> _PROBLEM STATEMENT_
For every record below, extract the classification lines from kingdom down to common name, where one is given, and copy each line word for word.

> _EXERCISE MATERIALS_
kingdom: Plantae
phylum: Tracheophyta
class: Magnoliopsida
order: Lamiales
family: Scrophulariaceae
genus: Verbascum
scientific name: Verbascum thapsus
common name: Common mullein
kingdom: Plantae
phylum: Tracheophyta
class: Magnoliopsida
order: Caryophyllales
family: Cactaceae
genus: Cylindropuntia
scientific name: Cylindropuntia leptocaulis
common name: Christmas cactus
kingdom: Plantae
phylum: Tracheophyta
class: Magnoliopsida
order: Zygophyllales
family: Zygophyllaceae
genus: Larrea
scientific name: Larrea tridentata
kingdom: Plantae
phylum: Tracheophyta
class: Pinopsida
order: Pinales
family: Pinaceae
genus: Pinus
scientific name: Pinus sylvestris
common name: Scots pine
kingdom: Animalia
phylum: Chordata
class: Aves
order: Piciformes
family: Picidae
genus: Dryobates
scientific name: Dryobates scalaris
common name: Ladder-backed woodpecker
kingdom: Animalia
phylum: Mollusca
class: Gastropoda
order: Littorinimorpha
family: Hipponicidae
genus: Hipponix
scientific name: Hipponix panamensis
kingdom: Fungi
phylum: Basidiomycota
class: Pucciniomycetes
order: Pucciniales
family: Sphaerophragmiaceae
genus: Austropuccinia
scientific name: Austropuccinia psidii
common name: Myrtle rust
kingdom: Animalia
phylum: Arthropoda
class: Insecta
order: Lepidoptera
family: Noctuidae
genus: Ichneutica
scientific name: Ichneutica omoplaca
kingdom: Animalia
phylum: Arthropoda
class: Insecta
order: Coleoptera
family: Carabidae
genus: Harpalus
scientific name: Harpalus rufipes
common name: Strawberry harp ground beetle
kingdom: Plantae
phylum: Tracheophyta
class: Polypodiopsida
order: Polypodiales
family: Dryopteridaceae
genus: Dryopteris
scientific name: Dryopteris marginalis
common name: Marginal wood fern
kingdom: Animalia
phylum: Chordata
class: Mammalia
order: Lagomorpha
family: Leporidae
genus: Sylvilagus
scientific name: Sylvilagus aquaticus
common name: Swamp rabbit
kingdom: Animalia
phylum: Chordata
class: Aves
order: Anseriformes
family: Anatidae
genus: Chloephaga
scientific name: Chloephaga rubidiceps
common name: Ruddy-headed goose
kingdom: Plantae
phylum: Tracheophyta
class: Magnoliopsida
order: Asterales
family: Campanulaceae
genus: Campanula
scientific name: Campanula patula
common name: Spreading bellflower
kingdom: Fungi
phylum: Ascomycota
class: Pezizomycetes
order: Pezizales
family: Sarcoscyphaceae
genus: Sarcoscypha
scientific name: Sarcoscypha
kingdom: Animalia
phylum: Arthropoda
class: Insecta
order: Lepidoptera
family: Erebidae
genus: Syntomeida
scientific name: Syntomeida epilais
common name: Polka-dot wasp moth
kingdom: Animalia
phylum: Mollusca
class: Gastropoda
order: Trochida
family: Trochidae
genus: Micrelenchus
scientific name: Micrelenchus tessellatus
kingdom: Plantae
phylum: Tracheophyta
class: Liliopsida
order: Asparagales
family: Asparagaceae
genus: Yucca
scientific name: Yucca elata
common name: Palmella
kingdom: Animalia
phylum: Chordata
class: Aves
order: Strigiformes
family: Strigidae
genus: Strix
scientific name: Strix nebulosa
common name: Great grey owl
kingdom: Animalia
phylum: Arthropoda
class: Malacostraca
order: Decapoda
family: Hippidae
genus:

> _OUTPUT BELOW_
kingdom: Plantae
phylum: Tracheophyta
class: Magnoliopsida
order: Lamiales
family: Scrophulariaceae
genus: Verbascum
scientific name: Verbascum thapsus
common name: Common mullein
kingdom: Plantae
phylum: Tracheophyta
class: Magnoliopsida
order: Caryophyllales
family: Cactaceae
genus: Cylindropuntia
scientific name: Cylindropuntia leptocaulis
common name: Christmas cactus
kingdom: Plantae
phylum: Tracheophyta
class: Magnoliopsida
order: Zygophyllales
family: Zygophyllaceae
genus: Larrea
scientific name: Larrea tridentata
kingdom: Plantae
phylum: Tracheophyta
class: Pinopsida
order: Pinales
family: Pinaceae
genus: Pinus
scientific name: Pinus sylvestris
common name: Scots pine
kingdom: Animalia
phylum: Chordata
class: Aves
order: Piciformes
family: Picidae
genus: Dryobates
scientific name: Dryobates scalaris
common name: Ladder-backed woodpecker
kingdom: Animalia
phylum: Mollusca
class: Gastropoda
order: Littorinimorpha
family: Hipponicidae
genus: Hipponix
scientific name: Hipponix panamensis
kingdom: Fungi
phylum: Basidiomycota
class: Pucciniomycetes
order: Pucciniales
family: Sphaerophragmiaceae
genus: Austropuccinia
scientific name: Austropuccinia psidii
common name: Myrtle rust
kingdom: Animalia
phylum: Arthropoda
class: Insecta
order: Lepidoptera
family: Noctuidae
genus: Ichneutica
scientific name: Ichneutica omoplaca
kingdom: Animalia
phylum: Arthropoda
class: Insecta
order: Coleoptera
family: Carabidae
genus: Harpalus
scientific name: Harpalus rufipes
common name: Strawberry harp ground beetle
kingdom: Plantae
phylum: Tracheophyta
class: Polypodiopsida
order: Polypodiales
family: Dryopteridaceae
genus: Dryopteris
scientific name: Dryopteris marginalis
common name: Marginal wood fern
kingdom: Animalia
phylum: Chordata
class: Mammalia
order: Lagomorpha
family: Leporidae
genus: Sylvilagus
scientific name: Sylvilagus aquaticus
common name: Swamp rabbit
kingdom: Animalia
phylum: Chordata
class: Aves
order: Anseriformes
family: Anatidae
genus: Chloephaga
scientific name: Chloephaga rubidiceps
common name: Ruddy-headed goose
kingdom: Plantae
phylum: Tracheophyta
class: Magnoliopsida
order: Asterales
family: Campanulaceae
genus: Campanula
scientific name: Campanula patula
common name: Spreading bellflower
kingdom: Fungi
phylum: Ascomycota
class: Pezizomycetes
order: Pezizales
family: Sarcoscyphaceae
genus: Sarcoscypha
scientific name: Sarcoscypha
kingdom: Animalia
phylum: Arthropoda
class: Insecta
order: Lepidoptera
family: Erebidae
genus: Syntomeida
scientific name: Syntomeida epilais
common name: Polka-dot wasp moth
kingdom: Animalia
phylum: Mollusca
class: Gastropoda
order: Trochida
family: Trochidae
genus: Micrelenchus
scientific name: Micrelenchus tessellatus
kingdom: Plantae
phylum: Tracheophyta
class: Liliopsida
order: Asparagales
family: Asparagaceae
genus: Yucca
scientific name: Yucca elata
common name: Palmella
kingdom: Animalia
phylum: Chordata
class: Aves
order: Strigiformes
family: Strigidae
genus: Strix
scientific name: Strix nebulosa
common name: Great grey owl
kingdom: Animalia
phylum: Arthropoda
class: Malacostraca
order: Decapoda
family: Hippidae
genus:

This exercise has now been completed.